Tuesday, 15 August 2017

Centrism is a duff concept right now

Ever since Jeremy Corbyn was first elected Labour leader, centrist Labour politicians and a lot of political commentators have been extolling the virtues of 'third way' ideas and there has inevitably been talk of break-away centrist parties. With the Brexit negotiations going terribly, some Conservative remainers have finally joined in. In the last week or so, James Chapman, former advisor to David Davis and George Osborne, has been touting for interest in an anti-Brexit 'Democrats' party and this has stoked a lot of media interest. Some have been talking about Macron's success in France but it is hard to draw many significant parallels with what has been going on politically in France and the UK over the last 40 years. And already, Macron is quickly losing popularity.

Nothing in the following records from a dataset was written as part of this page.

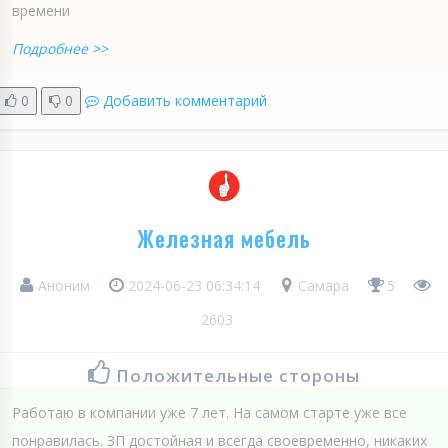
времени
Подробнее >>
0
0
Добавить комментарий
Железная мебель
Аноним
2024-06-23 06:34:14
Самара
5
2603
Положительные стороны
Работаю в компании уже 7 лет. На самом старте уже все
понравилась. ЗП достойная и всегда своевременно, никаких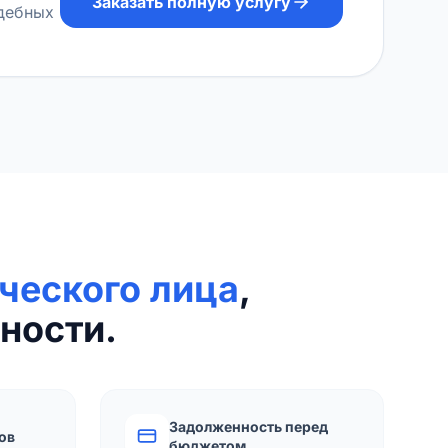
Заказать полную услугу
удебных
ческого лица
,
ности.
Задолженность перед
ов
бюджетом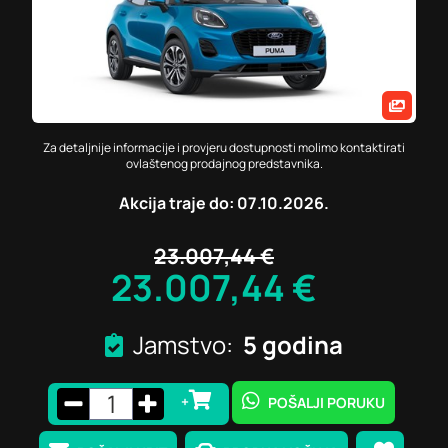
Za detaljnije informacije i provjeru dostupnosti molimo kontaktirati
ovlaštenog prodajnog predstavnika.
Akcija traje do: 07.10.2026.
23.007,44 €
23.007,44 €
Jamstvo:
5 godina
+
POŠALJI PORUKU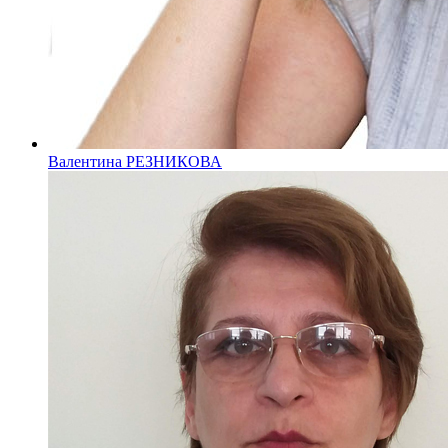
Валентина РЕЗНИКОВА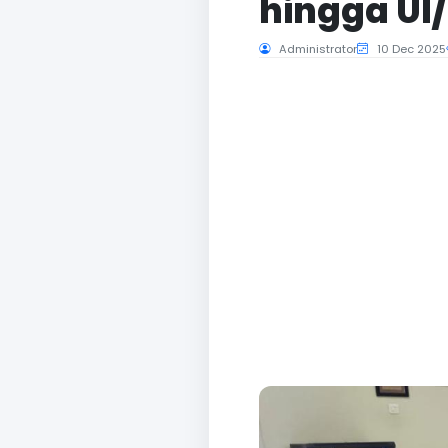
hingga UI
Administrator
10 Dec 2025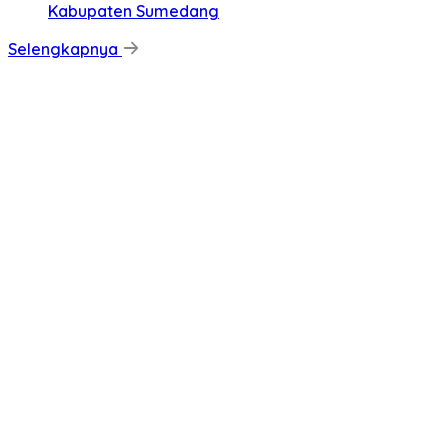
Kabupaten Sumedang
Selengkapnya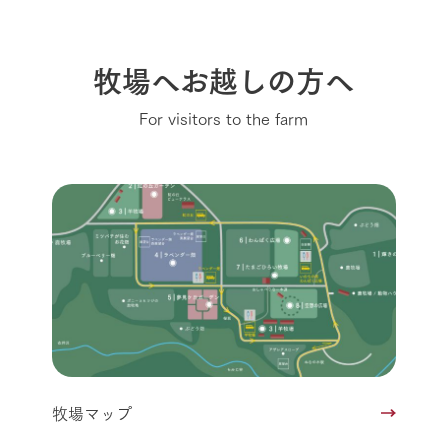
牧場へお越しの方へ
For visitors to the farm
牧場マップ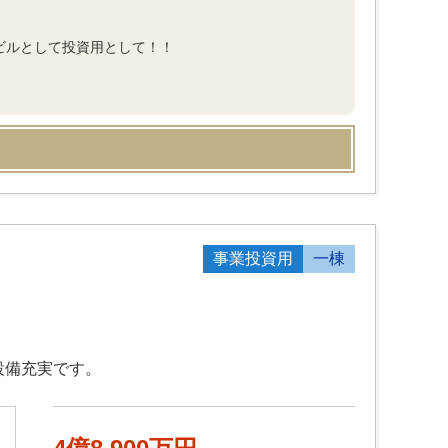
ビルとして投資用として！！
事業投資用
一棟
設備充実です。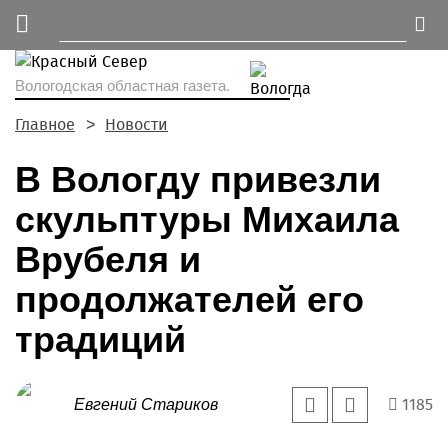
Вологодская областная газета.
Главное
Новости
В Вологду привезли
скульптуры Михаила
Врубеля и
продолжателей его
традиций
1185
Евгений Стариков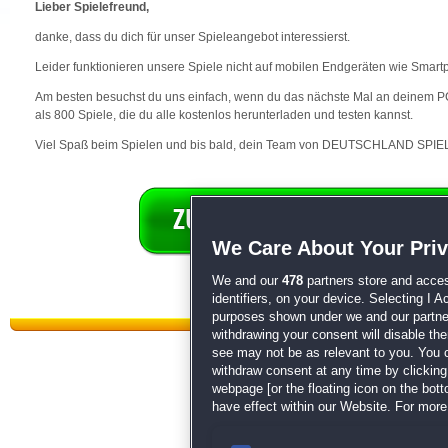
Lieber Spielefreund,
danke, dass du dich für unser Spieleangebot interessierst.
Leider funktionieren unsere Spiele nicht auf mobilen Endgeräten wie Smart
Am besten besuchst du uns einfach, wenn du das nächste Mal an deinem PC 
als 800 Spiele, die du alle kostenlos herunterladen und testen kannst.
Viel Spaß beim Spielen und bis bald, dein Team von DEUTSCHLAND SPIEL
We Care About Your Pri
We and our
478
partners store and acces
identifiers, on your device. Selecting I 
purposes shown under we and our partners
withdrawing your consent will disable th
see may not be as relevant to you. You 
withdraw consent at any time by clickin
webpage [or the floating icon on the botto
have effect within our Website. For more 
Datenschutz
|
AGB
|
Impressum
Sp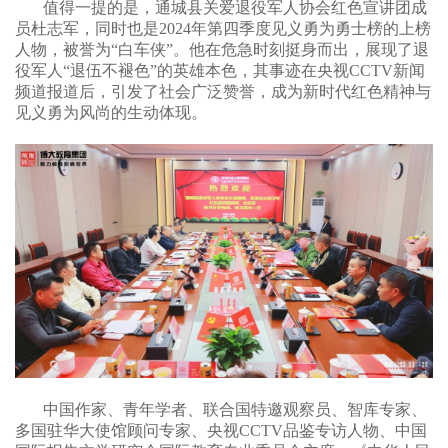
值得一提的是，通城县关爱退役军人协会红色宣讲团成
员杜志军，同时也是
2024年第四季度见义勇为勇士榜的上榜
人物，被誉为“白车侠”。他在危急时刻挺身而出，展现了退
役军人“退伍不褪色”的英雄本色，其事迹在央视CCTV新闻
频道报道后，引发了社会广泛赞誉，成为新时代红色精神与
见义勇为风尚的生动体现。
中国作家、青年学者、联合国特邀观察员、智库专家、
多国驻华大使馆顾问专家、央视
CCTV品鉴专访人物、中国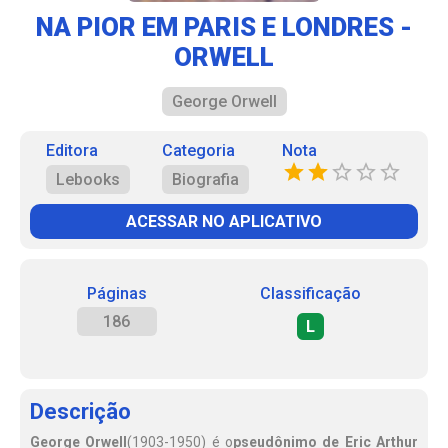
NA PIOR EM PARIS E LONDRES -
ORWELL
George Orwell
Editora
Categoria
Nota
Lebooks
Biografia
ACESSAR NO APLICATIVO
Páginas
Classificação
186
L
Descrição
George Orwell
(1903-1950) é o
pseudônimo de Eric Arthur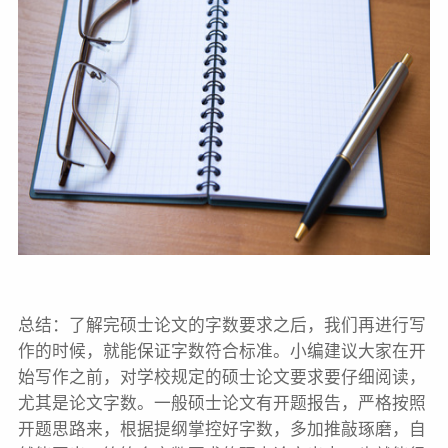
总结：了解完硕士论文的字数要求之后，我们再进行写
作的时候，就能保证字数符合标准。小编建议大家在开
始写作之前，对学校规定的硕士论文要求要仔细阅读，
尤其是论文字数。一般硕士论文有开题报告，严格按照
开题思路来，根据提纲掌控好字数，多加推敲琢磨，自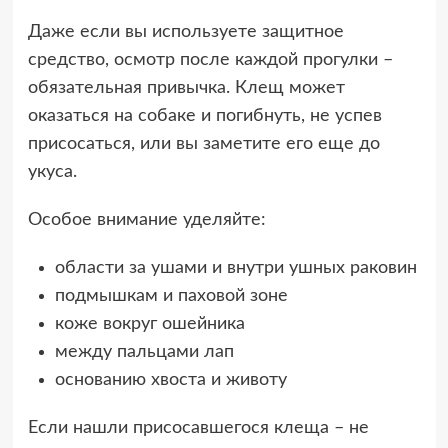
Даже если вы используете защитное
средство, осмотр после каждой прогулки –
обязательная привычка. Клещ может
оказаться на собаке и погибнуть, не успев
присосаться, или вы заметите его еще до
укуса.
Особое внимание уделяйте:
области за ушами и внутри ушных раковин
подмышкам и паховой зоне
коже вокруг ошейника
между пальцами лап
основанию хвоста и животу
Если нашли присосавшегося клеща – не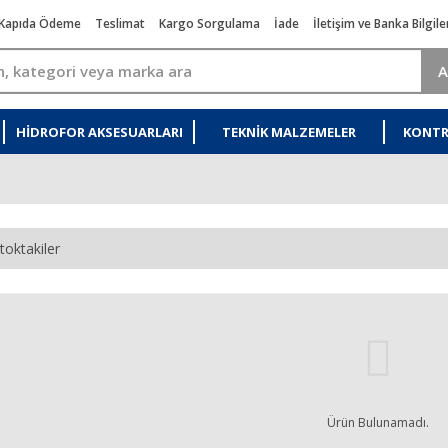
Kapıda Ödeme
Teslimat
Kargo Sorgulama
İade
İletişim ve Banka Bilgile
A
HIDROFOR AKSESUARLARI
TEKNIK MALZEMELER
KONTR
toktakiler
Ürün Bulunamadı.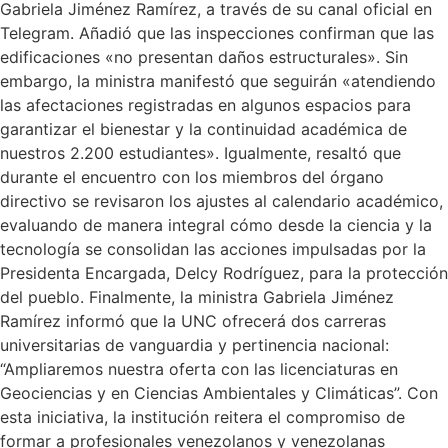
Gabriela Jiménez Ramírez, a través de su canal oficial en
Telegram. Añadió que las inspecciones confirman que las
edificaciones «no presentan daños estructurales». Sin
embargo, la ministra manifestó que seguirán «atendiendo
las afectaciones registradas en algunos espacios para
garantizar el bienestar y la continuidad académica de
nuestros 2.200 estudiantes». Igualmente, resaltó que
durante el encuentro con los miembros del órgano
directivo se revisaron los ajustes al calendario académico,
evaluando de manera integral cómo desde la ciencia y la
tecnología se consolidan las acciones impulsadas por la
Presidenta Encargada, Delcy Rodríguez, para la protección
del pueblo. Finalmente, la ministra Gabriela Jiménez
Ramírez informó que la UNC ofrecerá dos carreras
universitarias de vanguardia y pertinencia nacional:
“Ampliaremos nuestra oferta con las licenciaturas en
Geociencias y en Ciencias Ambientales y Climáticas”. Con
esta iniciativa, la institución reitera el compromiso de
formar a profesionales venezolanos y venezolanas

To me, any talk of centrist politics as a viable option at the moment is another indicator that some people simply cannot understand what has been going on politically for some time now, at least since the 2007/8 financial crash. The 2017 snap election, which was contested by the Conservatives, supporting Brexit and with some of the most right-wing ideas we've seen in decades, the Labour party, reluctantly supporting Brexit and with a more left-wing platform than we've seen since the 70s, and amongst others, the anti-Brexit centrist Lib Dems. The result was that the biggest proportion of votes went to the two largest parties since 1970. Yes, that's right: there is already a centrist, anti-brexit party people can vote for and overwhelmingly, they chose either the left or the right instead.

We are living in a very divided country and the election shows that it is a time when the public either support a party who makes the poorest poorer, increases homelessness, cripples the NHS, worsens the housing crisis, kisses the arse of Donald Trump and cosies up to dictators in the middle east, or a party who would invest heavily in health, education, housing and the environment and would stop selling arms to the Saudis and make sure Donald Trump knows what they think of his words and his actions. What evidence is there that a new centrist party would win anyone over? Surely it's now far too late in the day to come out fighting for our membership of the EU: the time for that was when the little Englanders on the Tory backbenches were discussing UK sovereignty with UKIPpers over pints of Bombardier. They might even have staged an intervention when David Cameron promised the referendum before the 2015 election. Or they could have stood down after winning the election, reducing the slim majority to nothing and stopping the referendum from happening. They could also have worked harder in the referendum campaign.

And this key issue takes me back to the start of this blog: the referendum was lost because those behind it (the Labour side of the campaign was under the command of self-professed 'moderates') simply don't understand the lives of ordinary people and are completely out-of-touch with how most ordinary people think.

Essentially, centrism, as with Tony Blair's 'third way', claims it is possible to marry hard neoliberal economics, which always favours the few and never trickles down to the many, with progressive and fairer policies. In reality, the left agreeing with the right and expanding rather than reversing the deregulation of the financial sector is how we ended up with the recession, huge inequality and the resulting Brexit vote. As many are pointing out - although unfortunately they are not the loudest voices in the press/media - that to propose a solution from the centre is to think that you can fix the problem with more of what caused it.

James Chapman and anyone else who even considers jumping onto this project are completely deluded if they think a new centrist party would be a good move. But hey, if it takes away some of the Labour right and removes and few Tory MPs, you go for it.